Cheesy Jalapeno Bread

Mexican cuisine
Ingredients:
- 2 packages active dry yeast.
- 1 tsp sugar.
- 1 cup warm water.
- 4 cups bread flour + ½ cup additional flour as needed.
- 3 medium jalapeno peppers, chopped and seeds removed.
- ¾ tsp salt.
- 1 tbsp sugar.
- 1 egg room temperature.
- 1 tsp hot pepper sauce.
- ¾ cup whole milk.
- 2 cups chopped sharp cheddar cheese (½ inch cubes).
- ½ cup chopped pepper jack cheese (½ inch cubes).

Directions:
- Fit a stand mixer with a dough hook.
- Proof the yeast in the warm water mixed with 1 tsp sugar for 10 minutes or until foamy.
- Heat the milk in the microwave for 50 seconds on high and set aside.
- In a large stainless steel bowl, add 4 cups of flour, chopped jalapenos, salt, sugar, egg, hot pepper sauce and warmed milk.
- After the yeast has proofed, add it to the bowl and start kneading.
- Add more flour as needed to create soft smooth semi-sticky dough.
- Keep kneading for 10 minutes.
- Remove the dough from the bowl and place it on a lightly floured board.
- Add the cubed cheese and knead until blended.
- After incorporating all the cheese, let the dough rest and cover with a tea towel.
- Allow the dough to rest 10 minutes.
- Gather the dough and knead gently for 30 seconds.
- Place the dough in a well oiled bowl and let rise until doubled.
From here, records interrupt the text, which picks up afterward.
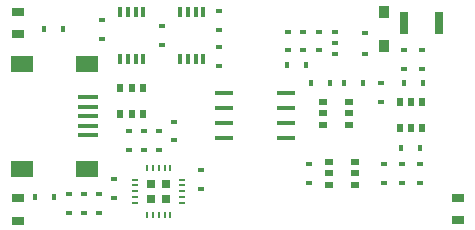
<source format=gbr>
G04 #@! TF.FileFunction,Paste,Top*
%FSLAX46Y46*%
G04 Gerber Fmt 4.6, Leading zero omitted, Abs format (unit mm)*
G04 Created by KiCad (PCBNEW 0.201512231246+6403~40~ubuntu14.04.1-stable) date Mo 22 Feb 2016 17:08:34 CET*
%MOMM*%
G01*
G04 APERTURE LIST*
%ADD10C,0.100000*%
%ADD11R,0.310134X0.864616*%
%ADD12R,0.443586X0.590194*%
%ADD13R,0.590194X0.443586*%
%ADD14R,0.666000X1.850000*%
%ADD15R,1.702918X0.370282*%
%ADD16R,1.849526X1.479246*%
%ADD17R,0.887172X1.108964*%
%ADD18R,0.540200X0.222000*%
%ADD19R,0.222000X0.540200*%
%ADD20R,0.750000X0.750000*%
%ADD21R,0.481000X0.784400*%
%ADD22R,0.784400X0.481000*%
%ADD23R,0.563880X0.412920*%
%ADD24R,0.563880X0.449920*%
%ADD25R,0.563880X0.444000*%
%ADD26R,1.033780X0.657860*%
%ADD27R,1.627734X0.443586*%
G04 APERTURE END LIST*
D10*
D11*
X156936440Y-76233020D03*
X156286200Y-76233020D03*
X155625800Y-76233020D03*
X154975560Y-76233020D03*
X154975560Y-80230980D03*
X155625800Y-80230980D03*
X156286200Y-80230980D03*
X156936440Y-80230980D03*
D12*
X180367940Y-87800000D03*
X178788060Y-87800000D03*
D13*
X161798000Y-91213940D03*
X161798000Y-89634060D03*
X155702000Y-87911940D03*
X155702000Y-86332060D03*
X154432000Y-90396060D03*
X154432000Y-91975940D03*
X153162000Y-91666060D03*
X153162000Y-93245940D03*
X159512000Y-87122000D03*
X159512000Y-85542120D03*
D12*
X170715940Y-80772000D03*
X169136060Y-80772000D03*
X171168060Y-82296000D03*
X172747940Y-82296000D03*
D13*
X170942000Y-89126060D03*
X170942000Y-90705940D03*
D12*
X173962060Y-82296000D03*
X175541940Y-82296000D03*
D13*
X177292000Y-89126060D03*
X177292000Y-90705940D03*
X177038000Y-83847940D03*
X177038000Y-82268060D03*
X170500000Y-77910060D03*
X170500000Y-79489940D03*
X171800000Y-77920120D03*
X171800000Y-79500000D03*
X180500000Y-81079880D03*
X180500000Y-79500000D03*
X169200000Y-77910060D03*
X169200000Y-79489940D03*
X179000000Y-81089940D03*
X179000000Y-79510060D03*
D14*
X181950000Y-77200000D03*
X179050000Y-77200000D03*
D15*
X152293320Y-83489800D03*
X152293320Y-84289900D03*
X152293320Y-85090000D03*
X152293320Y-85890100D03*
X152293320Y-86690200D03*
D16*
X152194260Y-80639920D03*
X146695160Y-80639920D03*
X152194260Y-89540080D03*
X146695160Y-89540080D03*
D13*
X156972000Y-87911940D03*
X156972000Y-86332060D03*
X158242000Y-87911940D03*
X158242000Y-86332060D03*
D12*
X148562060Y-77724000D03*
X150141940Y-77724000D03*
X147810060Y-91948000D03*
X149389940Y-91948000D03*
D13*
X150622000Y-91666060D03*
X150622000Y-93245940D03*
X151892000Y-91666060D03*
X151892000Y-93245940D03*
X163322000Y-76172060D03*
X163322000Y-77751940D03*
X153416000Y-78513940D03*
X153416000Y-76934060D03*
X180340000Y-90705940D03*
X180340000Y-89126060D03*
X178816000Y-89126060D03*
X178816000Y-90705940D03*
D11*
X162016440Y-76233020D03*
X161366200Y-76233020D03*
X160705800Y-76233020D03*
X160055560Y-76233020D03*
X160055560Y-80230980D03*
X160705800Y-80230980D03*
X161366200Y-80230980D03*
X162016440Y-80230980D03*
D17*
X177292000Y-76276200D03*
X177292000Y-79171800D03*
D18*
X160207000Y-92440000D03*
X160207000Y-91940000D03*
X160207000Y-91440000D03*
X160207000Y-90940000D03*
X160207000Y-90440000D03*
D19*
X159242000Y-89475000D03*
X158742000Y-89475000D03*
X158242000Y-89475000D03*
X157742000Y-89475000D03*
X157242000Y-89475000D03*
D18*
X156277000Y-90440000D03*
X156277000Y-90940000D03*
X156277000Y-91440000D03*
X156277000Y-91940000D03*
X156277000Y-92440000D03*
D19*
X157242000Y-93405000D03*
X157742000Y-93405000D03*
X158242000Y-93405000D03*
X158742000Y-93405000D03*
X159242000Y-93405000D03*
D20*
X157617000Y-90815000D03*
X157617000Y-92065000D03*
X158867000Y-90815000D03*
X158867000Y-92065000D03*
D21*
X156906000Y-82720000D03*
X155956000Y-82720000D03*
X155006000Y-82720000D03*
X155006000Y-84920000D03*
X156906000Y-84920000D03*
X155956000Y-84920000D03*
D22*
X172636000Y-88966000D03*
X172636000Y-89916000D03*
X172636000Y-90866000D03*
X174836000Y-90866000D03*
X174836000Y-88966000D03*
X174836000Y-89916000D03*
D21*
X178650000Y-86100000D03*
X179600000Y-86100000D03*
X180550000Y-86100000D03*
X180550000Y-83900000D03*
X178650000Y-83900000D03*
X179600000Y-83900000D03*
D23*
X173200000Y-77945000D03*
X173200000Y-79850000D03*
D24*
X175740000Y-77995000D03*
D23*
X173200000Y-78897500D03*
D25*
X175740000Y-79800000D03*
D22*
X172128000Y-83886000D03*
X172128000Y-84836000D03*
X172128000Y-85786000D03*
X174328000Y-85786000D03*
X174328000Y-83886000D03*
X174328000Y-84836000D03*
D13*
X163322000Y-79220060D03*
X163322000Y-80799940D03*
X158496000Y-77442060D03*
X158496000Y-79021940D03*
D26*
X146300000Y-78152500D03*
X146300000Y-76247500D03*
X146304000Y-93916500D03*
X146304000Y-92011500D03*
X183600000Y-93900000D03*
X183600000Y-91995000D03*
D12*
X180589940Y-82300000D03*
X179010060Y-82300000D03*
D27*
X163801580Y-83095000D03*
X163801580Y-84365000D03*
X163801580Y-85635000D03*
X163801580Y-86905000D03*
X168998420Y-86905000D03*
X168998420Y-85635000D03*
X168998420Y-84365000D03*
X168998420Y-83095000D03*
M02*

</source>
This should take about 1 hour.
- Punch down the dough and slice into 2 even pieces.
- Shape into 2 large loaves and place on a baking sheet lined with parchment paper.
- Cover with a clean tea towel and rise again for another hour until doubled in size.
- Sprinkle with grated Parmesan cheese or sesame seeds.
- Bake in a preheated 375 degree oven for 30 minutes or until the crust is golden brown.